§ **Records provided**
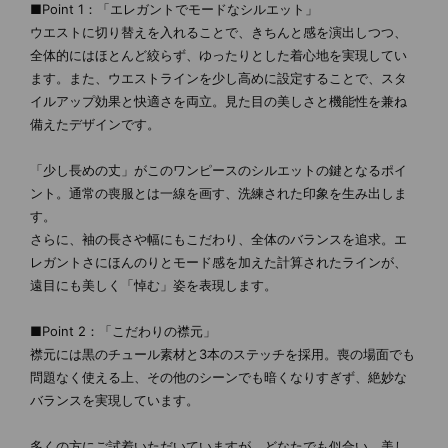
■Point 1：「エレガントでモードなシルエット」
ウエストに切り替えを入れることで、きちんと感を演出しつつ、
全体的にはほとんど絞らず、ゆったりとした着心地を実現してい
ます。また、ウエストラインを少し高めに設定することで、スタ
イルアップ効果と快適さを両立。見た目の美しさと機能性を兼ね
備えたデザインです。
「少し長めの丈」がこのワンピースのシルエットの鍵となるポイ
ント。通常の喪服とは一線を画す、洗練された印象を生み出しま
す。
さらに、袖の長さや幅にもこだわり、全体のバランスを追求。エ
レガントさにほんのりとモード感を加えた計算されたラインが、
遠目にも美しく「悼む」姿を表現します。
■Point 2：「こだわりの襟元」
襟元には黒のチュール素材と3本のステッチを採用。喪の場面でも
問題なく使える上、その他のシーンでも暗くなりすぎず、絶妙な
バランスを実現しています。
多くの方にご試着いただいていますが、どなたでも似合い、美し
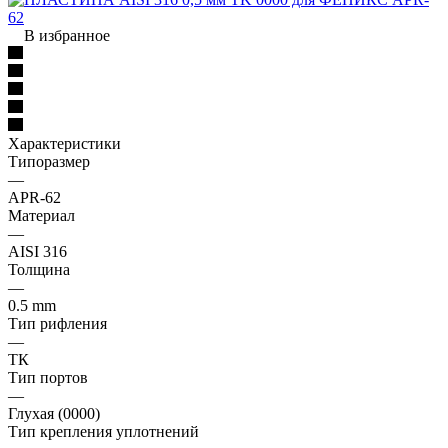
В избранное
Характеристики
Типоразмер
—
APR-62
Материал
—
AISI 316
Толщина
—
0.5 mm
Тип рифления
—
ТК
Тип портов
—
Глухая (0000)
Тип крепления уплотнений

§ **The task**
Scan the records for the word "Point", and copy each line where it is found.

§ **Task solution**
■Point 1：「エレガントでモードなシルエット」
■Point 2：「こだわりの襟元」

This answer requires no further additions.